Second, we did not perform any qualitative analysis of the segmented terms generated by the morphological analysis, and the narrative descriptions in the reports were not included in the analysis. Although these factors would have influenced the quality of the scores, we nevertheless consider the study useful because it included a large sample of real-world data, including incomplete reports and ones with inaccurate event descriptions. However, some measures, such as maintenance of dictionaries for morphological analysis and preprocessing of raw free-text data to correct typing errors, could improve the results.

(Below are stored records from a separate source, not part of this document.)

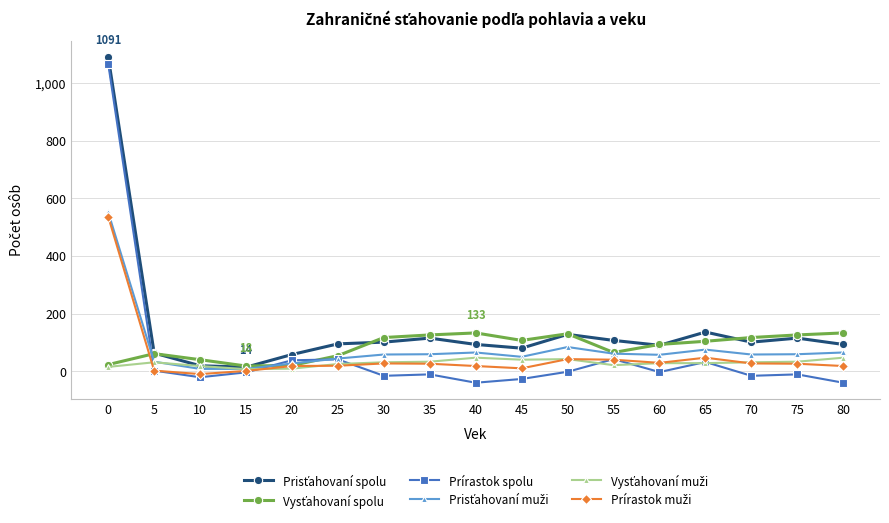

What is the difference between the highest and lowest values at 65?

108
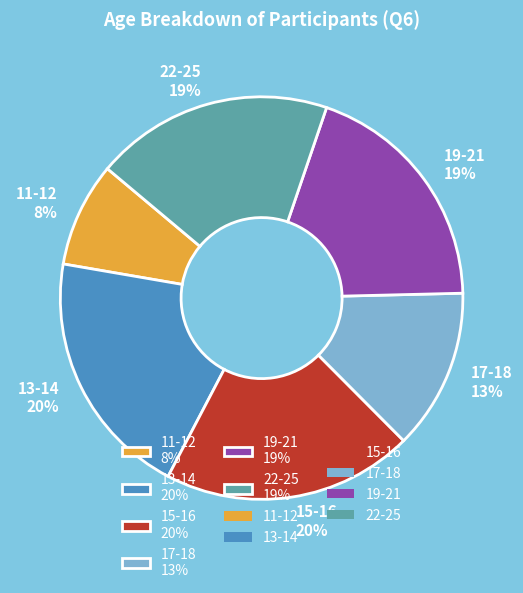

To the nearest percent, what is the average slice percentage?

17%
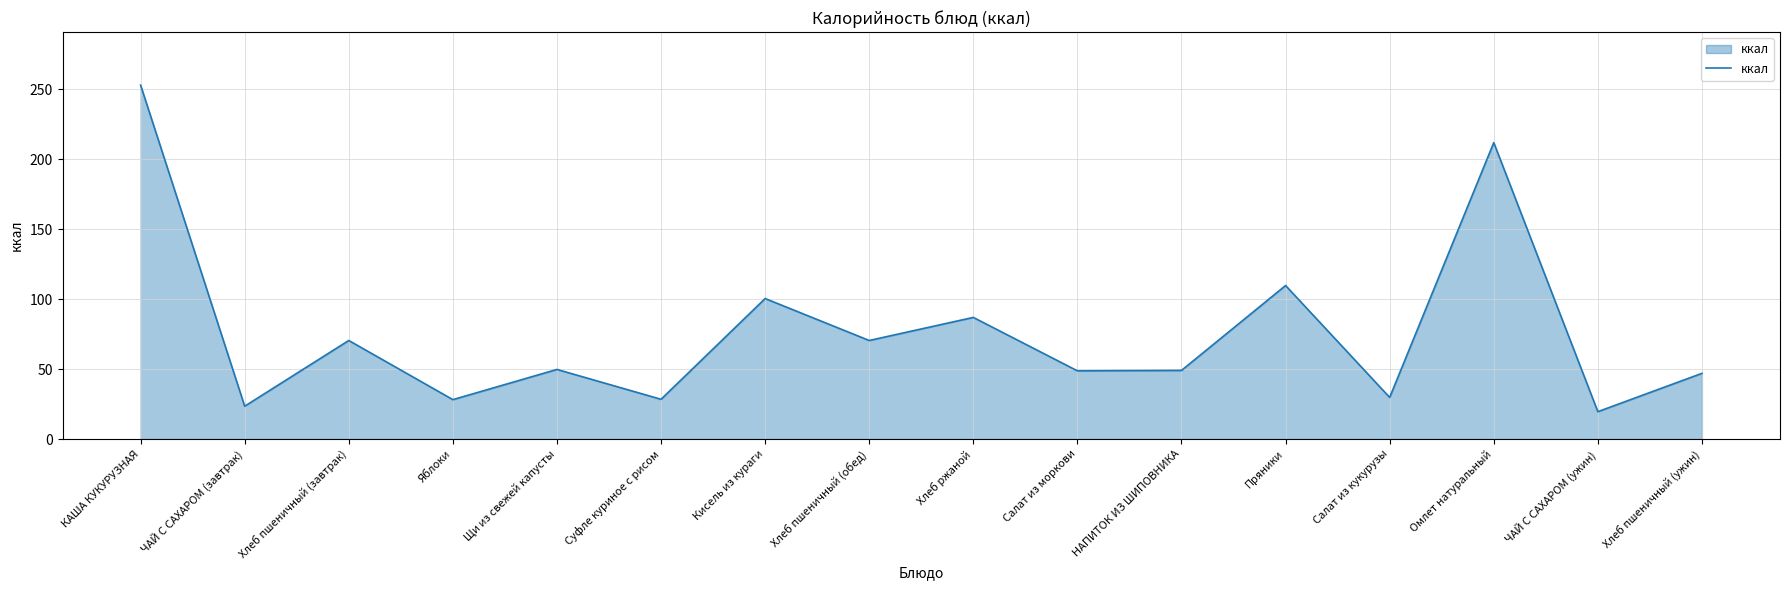

The chart shows a value of 70.5 at Хлеб пшеничный (обед). True or false?

True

Challenges for future work
In future, our scoring model could be used to monitor chronological trends in errors at the group level, as well as to increase the awareness of workers and GRMs. It might therefore provide data that could help prevent future incidents. We also expect this system to be useful for educating new GRMs.
We will continue to try to improve the performance of the model. We modified the vectorisation formula to increase calculable terms in free-text data; other possible measures include data preprocessing, updating dictionaries and identifying the optimal number of incident reports to assess group error scores.
In addition to severity and error, other factors are involved in incidents; we will aim to quantify these factors using the same methodology applied herein. In future, a useful tool could be developed to enhance organisational patient safety by combining multiple scores, including severity and error scores, in a balanced manner. This study represents a useful step towards that goal.